Leave out all images and set down the records exactly as given.

------ RECORDS PROVIDED

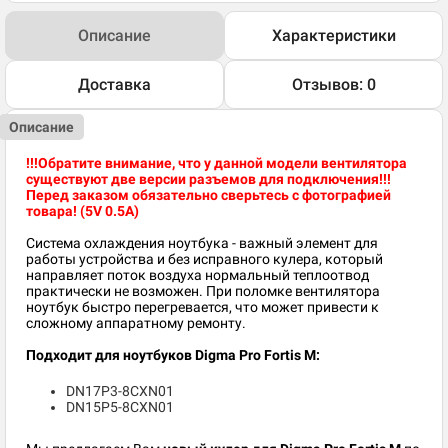
Описание
Характеристики
Доставка
Отзывов: 0
Описание
!!!Обратите внимание, что у данной модели вентилятора
существуют две версии разъемов для подключения!!!
Перед заказом обязательно сверьтесь с фотографией
товара! (5V 0.5A)
Система охлаждения ноутбука - важный элемент для
работы устройства и без исправного кулера, который
направляет поток воздуха нормальный теплоотвод
практически не возможен. При поломке вентилятора
ноутбук быстро перегревается, что может привести к
сложному аппаратному ремонту.
Подходит для ноутбуков Digma Pro Fortis M:
DN17P3-8CXN01
DN15P5-8CXN01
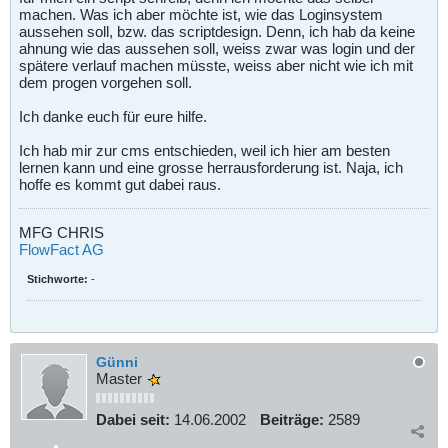
machen. Was ich aber möchte ist, wie das Loginsystem
aussehen soll, bzw. das scriptdesign. Denn, ich hab da keine
ahnung wie das aussehen soll, weiss zwar was login und der
spätere verlauf machen müsste, weiss aber nicht wie ich mit
dem progen vorgehen soll.
Ich danke euch für eure hilfe.
Ich hab mir zur cms entschieden, weil ich hier am besten
lernen kann und eine grosse herrausforderung ist. Naja, ich
hoffe es kommt gut dabei raus.
MFG CHRIS
FlowFact AG
Stichworte:
-
Günni
Master
Dabei seit:
14.06.2002
Beiträge:
2589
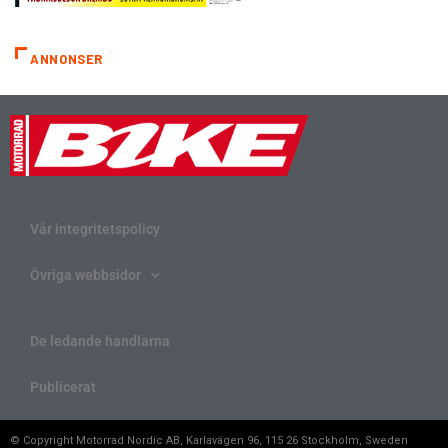
ANNONSER
Vår integritetspolicy
Övriga webbsidor
De ledande handlarna
Publicerat
© Copyright Motorrad Nordic AB, Karlavägen 96, 115 26 Stockholm, Sweden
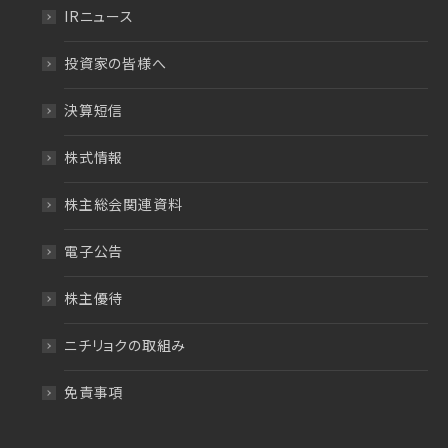
IRニュース
投資家の皆様へ
決算短信
株式情報
株主総会関連資料
電子公告
株主優待
ニチリョクの取組み
免責事項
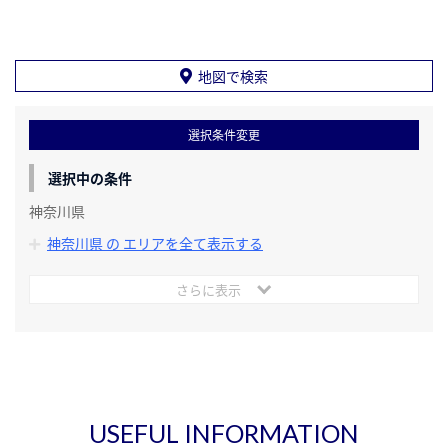
地図で検索
選択条件変更
選択中の条件
神奈川県
神奈川県 の エリアを全て表示する
さらに表示
USEFUL INFORMATION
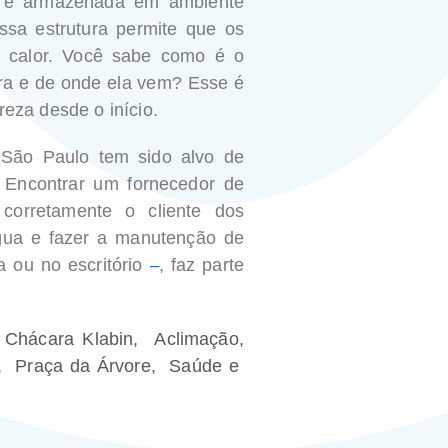
 é armazenada em ambiente
sa estrutura permite que os
 calor.
Você sabe como é o
ra e de onde ela vem?
Esse é
reza desde o início.
 São Paulo tem sido alvo de
.
Encontrar um fornecedor de
 corretamente o cliente dos
gua e fazer a manutenção de
a ou no escritório
–
, faz parte
 Chácara Klabin, Aclimação,
o, Praça da Árvore, Saúde e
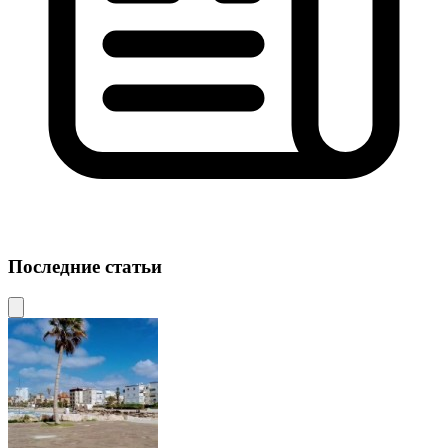
Последние статьи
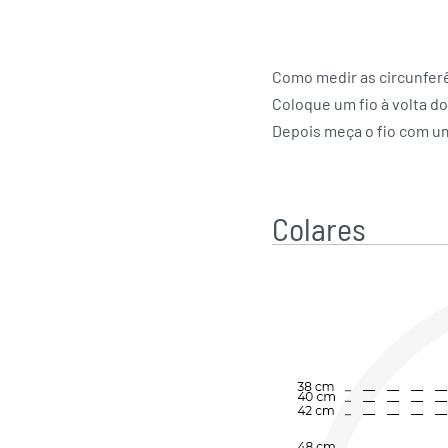
Como medir as circunfer
Coloque um fio à volta d
Depois meça o fio com u
Colares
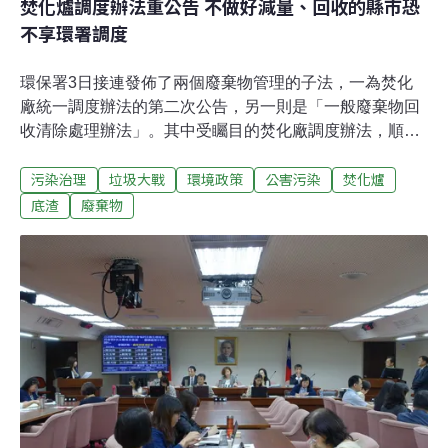
焚化爐調度辦法重公告 不做好減量、回收的縣市恐
不享環署調度
環保署3日接連發佈了兩個廢棄物管理的子法，一為焚化
廠統一調度辦法的第二次公告，另一則是「一般廢棄物回
收清除處理辦法」。其中受矚目的焚化廠調度辦法，順利
的話，在公聽程序完成後，將在11月底正式發佈。《現有
污染治理
垃圾大戰
環境政策
公害污染
焚化爐
廢棄物清除處理設施統一調度辦法》曾在7月曾經第一次
公告，不過由於焚化爐底渣的去處問題，在第一場由縣市
底渣
廢棄物
環保局參與的公聽會中，就遭到縣市大力反彈，因此環署
便收回重擬，上月中署長李應元在立院爭取預算解凍時，
承諾將在10月底再次交出草案。此次重新公告的草案，環
署將法規名稱改為《現有大型焚化廠統一調度辦法》，開
宗明義就是限縮調度範圍，原本包括掩埋場、焚化廠等現
有廢棄物處理設施，修為只針對焚化廠。而關於焚化爐底
渣的部分，原先環署打算訂出代燒垃圾的兩縣市之間的回
運比率，但也成為反彈最大的部分，如同先前李應元所預
告的，將取消由中央出面訂定，而改由申請調度機關及被
調度機關自行協商。過去高雄市府以處理垃圾與運回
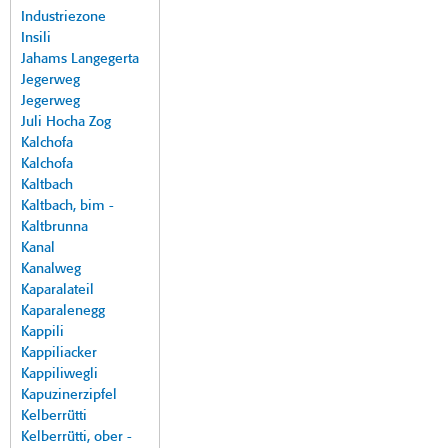
Industriezone
Insili
Jahams Langegerta
Jegerweg
Jegerweg
Juli Hocha Zog
Kalchofa
Kalchofa
Kaltbach
Kaltbach, bim -
Kaltbrunna
Kanal
Kanalweg
Kaparalateil
Kaparalenegg
Kappili
Kappiliacker
Kappiliwegli
Kapuzinerzipfel
Kelberrütti
Kelberrütti, ober -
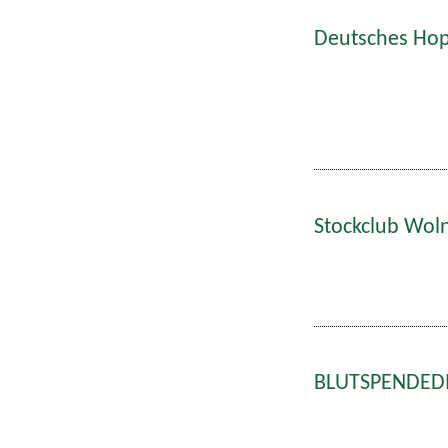
Deutsches Hop
Stockclub Wol
BLUTSPENDEDIE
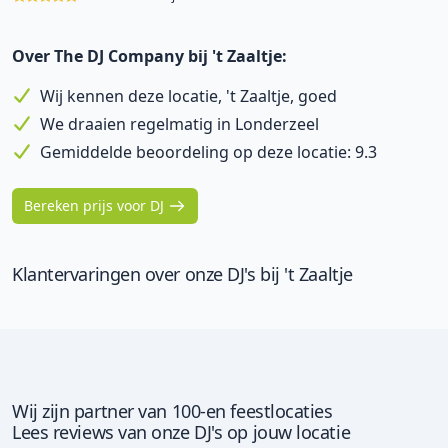
Over The DJ Company bij 't Zaaltje:
Wij kennen deze locatie, 't Zaaltje, goed
We draaien regelmatig in Londerzeel
Gemiddelde beoordeling op deze locatie: 9.3
Bereken prijs voor DJ
Klantervaringen over onze DJ's bij 't Zaaltje
Wij zijn partner van 100-en feestlocaties
Lees reviews van onze DJ's op jouw locatie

------------

• [RESULT BELOW]:
Описание
Характеристики
Доставка
Отзывов: 0
Описание
!!!Обратите внимание, что у данной модели вентилятора
существуют две версии разъемов для подключения!!!
Перед заказом обязательно сверьтесь с фотографией
товара! (5V 0.5A)
Система охлаждения ноутбука - важный элемент для
работы устройства и без исправного кулера, который
направляет поток воздуха нормальный теплоотвод
практически не возможен. При поломке вентилятора
ноутбук быстро перегревается, что может привести к
сложному аппаратному ремонту.
Подходит для ноутбуков Digma Pro Fortis M:
DN17P3-8CXN01
DN15P5-8CXN01
machen. Was ich aber möchte ist, wie das Loginsystem
aussehen soll, bzw. das scriptdesign. Denn, ich hab da keine
ahnung wie das aussehen soll, weiss zwar was login und der
spätere verlauf machen müsste, weiss aber nicht wie ich mit
dem progen vorgehen soll.
Ich danke euch für eure hilfe.
Ich hab mir zur cms entschieden, weil ich hier am besten
lernen kann und eine grosse herrausforderung ist. Naja, ich
hoffe es kommt gut dabei raus.
MFG CHRIS
FlowFact AG
Stichworte:
-
Günni
Master
Dabei seit:
14.06.2002
Beiträge:
2589
ANNONSER
Vår integritetspolicy
Övriga webbsidor
De ledande handlarna
Publicerat
© Copyright Motorrad Nordic AB, Karlavägen 96, 115 26 Stockholm, Sweden
IRニュース
投資家の皆様へ
決算短信
株式情報
株主総会関連資料
電子公告
株主優待
ニチリョクの取組み
免責事項
地図で検索
選択条件変更
選択中の条件
神奈川県
神奈川県 の エリアを全て表示する
さらに表示
USEFUL INFORMATION
 é armazenada em ambiente
sa estrutura permite que os
 calor.
Você sabe como é o
ra e de onde ela vem?
Esse é
reza desde o início.
 São Paulo tem sido alvo de
.
Encontrar um fornecedor de
 corretamente o cliente dos
gua e fazer a manutenção de
a ou no escritório
–
, faz parte
 Chácara Klabin, Aclimação,
o, Praça da Árvore, Saúde e
Последние статьи
Como medir as circunfer
Coloque um fio à volta d
Depois meça o fio com u
Colares
焚化爐調度辦法重公告 不做好減量、回收的縣市恐
不享環署調度
環保署3日接連發佈了兩個廢棄物管理的子法，一為焚化
廠統一調度辦法的第二次公告，另一則是「一般廢棄物回
收清除處理辦法」。其中受矚目的焚化廠調度辦法，順利
的話，在公聽程序完成後，將在11月底正式發佈。《現有
污染治理
垃圾大戰
環境政策
公害污染
焚化爐
廢棄物清除處理設施統一調度辦法》曾在7月曾經第一次
公告，不過由於焚化爐底渣的去處問題，在第一場由縣市
底渣
廢棄物
環保局參與的公聽會中，就遭到縣市大力反彈，因此環署
便收回重擬，上月中署長李應元在立院爭取預算解凍時，
承諾將在10月底再次交出草案。此次重新公告的草案，環
署將法規名稱改為《現有大型焚化廠統一調度辦法》，開
宗明義就是限縮調度範圍，原本包括掩埋場、焚化廠等現
有廢棄物處理設施，修為只針對焚化廠。而關於焚化爐底
渣的部分，原先環署打算訂出代燒垃圾的兩縣市之間的回
運比率，但也成為反彈最大的部分，如同先前李應元所預
告的，將取消由中央出面訂定，而改由申請調度機關及被
調度機關自行協商。過去高雄市府以處理垃圾與運回
Industriezone
Insili
Jahams Langegerta
Jegerweg
Jegerweg
Juli Hocha Zog
Kalchofa
Kalchofa
Kaltbach
Kaltbach, bim -
Kaltbrunna
Kanal
Kanalweg
Kaparalateil
Kaparalenegg
Kappili
Kappiliacker
Kappiliwegli
Kapuzinerzipfel
Kelberrütti
Kelberrütti, ober -
Deutsches Hop
Stockclub Wol
BLUTSPENDEDIE
Over The DJ Company bij 't Zaaltje:
Wij kennen deze locatie, 't Zaaltje, goed
We draaien regelmatig in Londerzeel
Gemiddelde beoordeling op deze locatie: 9.3
Bereken prijs voor DJ
Klantervaringen over onze DJ's bij 't Zaaltje
Wij zijn partner van 100-en feestlocaties
Lees reviews van onze DJ's op jouw locatie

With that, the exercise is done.